I recently downloaded a new app - Cleo. Cleo is my personal finance tracker, she tells me my bank balance, what the 'damage' was at the weekend, and how much I've spent eating out this month. She'll send me pie charts, dashboards and, if I ask for it - a GIF of a dancing animal!
Cleo is an example of a new generation of AI 'bots' starting to play an ever-increasing role in our daily lives as we progress further into the tech driven 21st Century. Although AI may seem a fairly new phenomenon, it has in fact been around for years, and it all began in the 60s with ELIZA.

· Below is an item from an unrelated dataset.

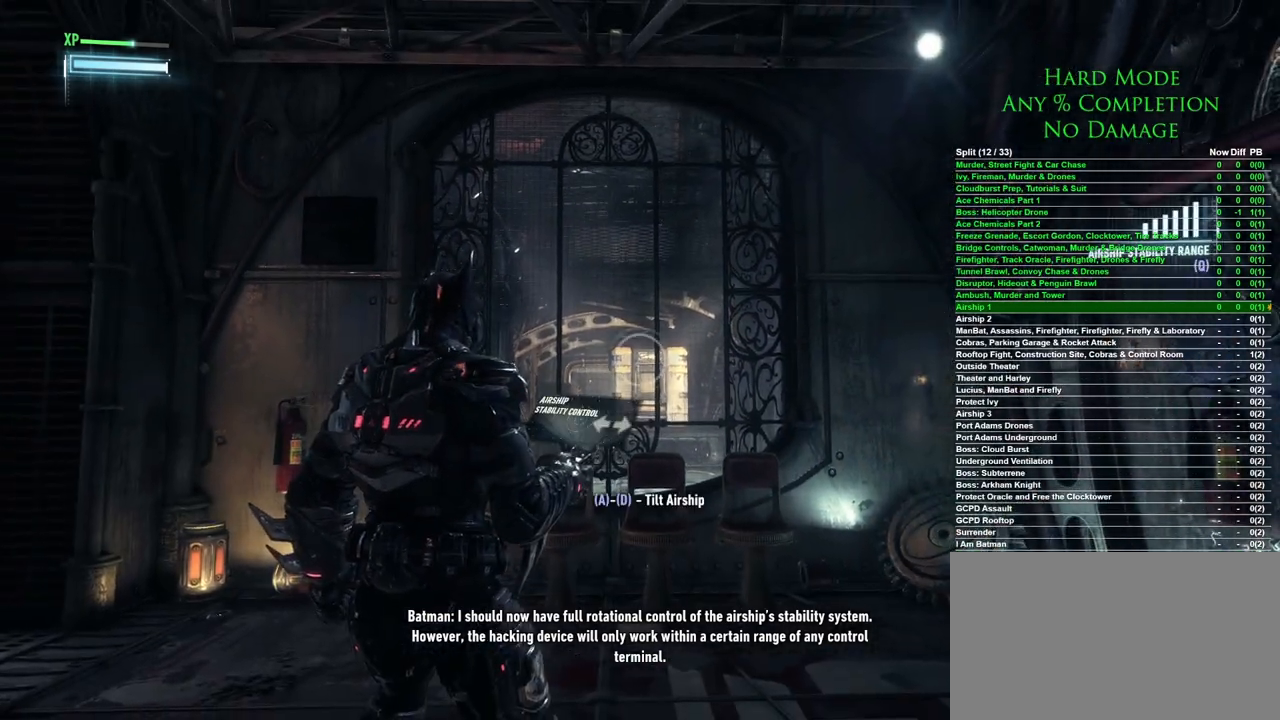
{"keys": ["a"], "mouse": [], "events": []}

ELIZA was the first 'chat bot' created by Joseph Weizenbaum in 1964, built to help conduct initial psychiatric interviews with patients. The ‘bot’ required a lot of manual work and Weizenbaum programmed ELIZA by running keywords with rules that gave a diagnostic output. However, the programme was stopped after two short years - users were getting confused; forgetting they were talking to a computer.
The First Robotic Chess Computer
In the early 1990s the first robotic chess computer was built, and even though it was another 6 years before it beat a human opposition, it was still a major achievement in the world of AI. After ongoing improvements that enabled the machine to calculate over 10,000 moves in under a second, the first robot to beat a top human chess player was 'Deep Blue'. The robot won in a match against world champion Garry Kasparov in 1996. Despite causing a dent in Kasparov’s pride, this momentous robotic win represented big steps for AI.
Autonomous cars are another great example of new robotic technology that isn’t quite as new as it seems. It’s a large misconception that self-driving cars are a new phenomenon which have only broken the surface in recent years. In fact, VaMoRs was the first technology to initiate autonomous vehicles all the way back in 1987. VaMoRs did this by setting cameras and micro processing modules in an old Sedan to detect objects in the road. The system was successful up to 60 mph along Germany's Autobahn highway. Despite still having a long way to go, Apple and Google, along with a few other large car companies, are working on autonomous technology advancement. Experts predict the first commercial autonomous vehicle to be available to the public by as soon as 2020.
It's been a slow burn for AI advancements, but we are now seeing AI technology progress at an accelerated rate. It is becoming a regular part of our day to day lives.
So, what about the future of AI?
Experts have predicted that within the next 20 years things such as Cyborgs (human ability enhancing mechanics), robotic crime prevention and virtual friends will all become a part of mainstream culture. AI is becoming intuitive, it’s learning from our interactions and will soon be able to tailor its responses individually and precisely. It is no longer a human programme, but an intuitive machine (do images of the Matrix start to spring to mind here?).
The next few years will be an exciting time for AI, we’re on the precipice of incredible self learning technology. Thoughts and emotions in machines are hard to imagine, but 50 years ago so were financial bots who help you to save money and send animations based on your current mood.
However, there are concerns regarding the future of AI. Will we take it too far? Will its effects on society eventually turn from positive to negative? Will our obsession with tech and the future, in time, come back to bite us? (Cue Black Mirror theme tune here). These are questions only time can answer.